Trump faced this problem in dealing with Kim Jong Un in his first term. The North Korean dictator proved he, too, was not a man with whom Trump could do business. So Trump moved on. There are some indications that should Trump’s single-minded efforts to bring peace between Russia and Ukraine fail, as they appear to be failing right now, he will move on from that as well. And one must assume that if Iran fails to accept the rather plush offers Steve Witkoff proffers from time to time, Trump will give up on that, too.
Heaven knows, every other president who has preceded Trump has proven incapable of facing up to the trifecta of challenges that bedevil DJT. But just because Trump walks away doesn’t mean that the problem is gone. Vladimir Putin is intent on all of Ukraine, and probably a couple of NATO allies as well. China is intent on Taiwan, the South China Sea, and the domination of Asia. Iran wants a nuclear weapon. Each one of these threats is near-term — months or a few short years. Trump may hope to kick the can down the road, but it’s unlikely his foreign friends will cooperate. And there’s another problem.

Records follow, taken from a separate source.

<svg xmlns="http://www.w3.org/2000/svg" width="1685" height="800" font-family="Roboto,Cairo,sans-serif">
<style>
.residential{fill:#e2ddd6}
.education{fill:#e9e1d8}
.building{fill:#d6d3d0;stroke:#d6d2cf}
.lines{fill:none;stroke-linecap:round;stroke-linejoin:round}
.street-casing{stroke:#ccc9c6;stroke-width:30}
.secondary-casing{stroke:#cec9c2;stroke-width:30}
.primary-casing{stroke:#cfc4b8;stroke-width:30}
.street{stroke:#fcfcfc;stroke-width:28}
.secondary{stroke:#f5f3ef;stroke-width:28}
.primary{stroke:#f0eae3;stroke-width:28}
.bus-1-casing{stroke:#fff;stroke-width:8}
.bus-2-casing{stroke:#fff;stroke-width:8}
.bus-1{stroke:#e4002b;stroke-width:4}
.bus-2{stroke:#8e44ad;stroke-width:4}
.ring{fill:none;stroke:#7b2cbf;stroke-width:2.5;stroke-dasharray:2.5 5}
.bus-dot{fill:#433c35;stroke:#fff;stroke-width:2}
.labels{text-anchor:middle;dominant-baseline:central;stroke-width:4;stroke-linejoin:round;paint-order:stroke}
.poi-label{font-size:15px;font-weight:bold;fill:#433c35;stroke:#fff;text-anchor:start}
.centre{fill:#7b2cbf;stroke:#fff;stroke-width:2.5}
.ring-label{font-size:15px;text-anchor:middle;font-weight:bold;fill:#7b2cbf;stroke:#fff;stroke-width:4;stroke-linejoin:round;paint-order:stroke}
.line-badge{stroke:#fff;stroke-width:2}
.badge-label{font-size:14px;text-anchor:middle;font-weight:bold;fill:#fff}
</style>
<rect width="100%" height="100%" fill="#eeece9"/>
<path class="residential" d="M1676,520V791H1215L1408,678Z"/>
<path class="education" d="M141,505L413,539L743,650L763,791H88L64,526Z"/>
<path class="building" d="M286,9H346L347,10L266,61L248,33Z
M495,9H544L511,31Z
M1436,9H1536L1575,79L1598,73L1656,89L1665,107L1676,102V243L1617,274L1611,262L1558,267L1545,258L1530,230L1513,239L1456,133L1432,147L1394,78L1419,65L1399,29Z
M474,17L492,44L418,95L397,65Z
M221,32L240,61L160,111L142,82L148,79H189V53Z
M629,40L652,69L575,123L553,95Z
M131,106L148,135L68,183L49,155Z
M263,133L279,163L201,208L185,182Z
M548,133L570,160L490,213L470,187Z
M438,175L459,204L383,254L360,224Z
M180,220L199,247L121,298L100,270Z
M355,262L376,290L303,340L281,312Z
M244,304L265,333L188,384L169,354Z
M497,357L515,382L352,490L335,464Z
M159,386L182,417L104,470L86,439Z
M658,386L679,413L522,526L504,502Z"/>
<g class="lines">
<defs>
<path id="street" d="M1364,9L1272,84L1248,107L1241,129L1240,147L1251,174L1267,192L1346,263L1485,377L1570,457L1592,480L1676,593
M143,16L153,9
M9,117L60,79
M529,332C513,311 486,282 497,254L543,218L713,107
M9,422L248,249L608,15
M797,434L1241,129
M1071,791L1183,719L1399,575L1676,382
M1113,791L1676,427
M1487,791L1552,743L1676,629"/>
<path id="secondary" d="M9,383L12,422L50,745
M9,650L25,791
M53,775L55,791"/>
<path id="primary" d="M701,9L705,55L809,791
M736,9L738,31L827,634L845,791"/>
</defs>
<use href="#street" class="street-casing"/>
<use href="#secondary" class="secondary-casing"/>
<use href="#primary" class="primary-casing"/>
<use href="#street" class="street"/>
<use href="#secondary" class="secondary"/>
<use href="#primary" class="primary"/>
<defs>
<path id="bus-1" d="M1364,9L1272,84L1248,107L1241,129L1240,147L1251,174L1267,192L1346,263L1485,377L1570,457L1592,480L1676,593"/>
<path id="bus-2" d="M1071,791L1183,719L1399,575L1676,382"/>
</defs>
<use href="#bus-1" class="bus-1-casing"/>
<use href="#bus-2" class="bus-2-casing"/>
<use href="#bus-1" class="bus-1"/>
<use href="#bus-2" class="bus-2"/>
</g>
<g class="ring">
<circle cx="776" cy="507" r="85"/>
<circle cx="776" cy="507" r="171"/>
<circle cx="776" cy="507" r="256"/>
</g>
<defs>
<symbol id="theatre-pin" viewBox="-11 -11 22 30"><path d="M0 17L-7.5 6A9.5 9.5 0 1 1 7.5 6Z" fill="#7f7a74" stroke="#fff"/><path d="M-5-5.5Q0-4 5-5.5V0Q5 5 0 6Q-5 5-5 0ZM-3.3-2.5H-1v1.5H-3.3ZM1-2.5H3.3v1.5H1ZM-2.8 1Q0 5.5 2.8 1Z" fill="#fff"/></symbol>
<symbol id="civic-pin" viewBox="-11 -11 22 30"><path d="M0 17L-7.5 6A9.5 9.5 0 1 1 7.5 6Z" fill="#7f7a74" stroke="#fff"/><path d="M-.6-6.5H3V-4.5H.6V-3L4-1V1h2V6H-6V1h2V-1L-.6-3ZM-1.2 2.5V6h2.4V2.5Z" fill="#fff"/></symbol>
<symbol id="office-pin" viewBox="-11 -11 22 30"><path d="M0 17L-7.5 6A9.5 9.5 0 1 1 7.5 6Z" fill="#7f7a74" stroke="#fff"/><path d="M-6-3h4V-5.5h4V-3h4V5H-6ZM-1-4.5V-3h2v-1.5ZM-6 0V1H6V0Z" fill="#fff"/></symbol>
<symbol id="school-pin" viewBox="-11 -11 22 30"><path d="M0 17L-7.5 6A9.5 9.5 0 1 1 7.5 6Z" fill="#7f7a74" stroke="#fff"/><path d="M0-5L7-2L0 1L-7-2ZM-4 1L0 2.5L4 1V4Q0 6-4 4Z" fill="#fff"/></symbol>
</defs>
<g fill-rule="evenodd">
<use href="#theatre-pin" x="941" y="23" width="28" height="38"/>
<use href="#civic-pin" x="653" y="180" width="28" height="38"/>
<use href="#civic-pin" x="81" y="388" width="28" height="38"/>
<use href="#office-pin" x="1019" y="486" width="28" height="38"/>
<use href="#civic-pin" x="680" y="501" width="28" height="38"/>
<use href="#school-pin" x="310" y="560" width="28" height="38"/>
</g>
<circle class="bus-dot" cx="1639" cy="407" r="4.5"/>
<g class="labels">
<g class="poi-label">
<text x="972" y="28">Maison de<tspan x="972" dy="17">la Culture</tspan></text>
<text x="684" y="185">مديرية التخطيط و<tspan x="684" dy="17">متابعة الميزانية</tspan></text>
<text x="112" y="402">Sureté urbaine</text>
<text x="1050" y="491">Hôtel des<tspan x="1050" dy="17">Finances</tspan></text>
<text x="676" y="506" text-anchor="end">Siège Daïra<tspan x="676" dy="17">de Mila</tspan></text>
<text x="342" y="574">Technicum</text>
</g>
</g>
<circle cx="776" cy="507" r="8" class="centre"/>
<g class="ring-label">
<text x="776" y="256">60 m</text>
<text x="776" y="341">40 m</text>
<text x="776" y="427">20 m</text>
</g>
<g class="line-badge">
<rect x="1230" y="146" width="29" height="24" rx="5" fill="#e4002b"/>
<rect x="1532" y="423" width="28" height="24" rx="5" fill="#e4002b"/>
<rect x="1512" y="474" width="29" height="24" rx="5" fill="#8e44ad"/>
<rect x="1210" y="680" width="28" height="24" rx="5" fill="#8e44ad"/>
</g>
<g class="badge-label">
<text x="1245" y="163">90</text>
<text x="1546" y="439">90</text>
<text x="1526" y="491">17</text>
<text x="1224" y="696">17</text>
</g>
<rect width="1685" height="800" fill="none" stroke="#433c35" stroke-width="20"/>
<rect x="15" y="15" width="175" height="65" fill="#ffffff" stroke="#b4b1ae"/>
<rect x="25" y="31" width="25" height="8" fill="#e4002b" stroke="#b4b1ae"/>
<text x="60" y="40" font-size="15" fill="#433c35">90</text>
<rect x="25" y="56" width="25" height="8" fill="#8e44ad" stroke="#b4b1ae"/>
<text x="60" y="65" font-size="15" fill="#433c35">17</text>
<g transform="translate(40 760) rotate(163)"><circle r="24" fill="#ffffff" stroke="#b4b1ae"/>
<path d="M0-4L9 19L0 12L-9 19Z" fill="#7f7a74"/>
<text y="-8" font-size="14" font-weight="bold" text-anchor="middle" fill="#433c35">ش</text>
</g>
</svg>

Putin, Xi, and Khamenei believe they have Trump’s number. Where in the first term they believed him to be a salesman and a cowboy, this time around, they got the memo from the likes of JD Vance and Pete Hegseth that the cowboy has retired. In other words, while Trump may not like their bellicosity and geostrategic ambitions, he’s not persuaded it’s his job to deal with the problem. With America out of the picture, Russia, China, and Iran’s grand ambitions may well appear less risky to their leaders.
This is the inherent danger of the new Trump Doctrine. It underestimates our enemies, fails to appreciate the role of ideology, and encourages adventurism by rogue states. But there’s another piece of history Trump may also fail to appreciate: There is no conflict that does not ultimately entangle the United States, determined efforts to avoid it notwithstanding. Ask Woodrow Wilson. Ask FDR. Ask Ike, or JFK, or LBJ. Ask Carter, Bush, or Clinton. Or W or Barack Obama. Our enemies always find us, one way or the other. It’s usually better that we find them first.
The Israeli administration did not take the ideology of Gazas' leaders enough into account till it blew up in their faces. Hamas does not care about the well-being of the population they rule. And as you say neither do the governments of Iran, Russia, China and North Korea. Hitler had a vision of an expanded Germany, and the German people came in a distant second to his vision,and paid the price. Hitler lied about his aims constantly. The only way to stop people like him is force. The only thing that can stop them, the only thing they respect. It would be easier and lucrative in the short term to go along with these people--we could make a lot of money! It is a lot harder to do the work to form an effective alliance to counter them. But that's what you get elected President for, the hard tasks.
Indeed, homo ideologicus “trumps” homo economicus!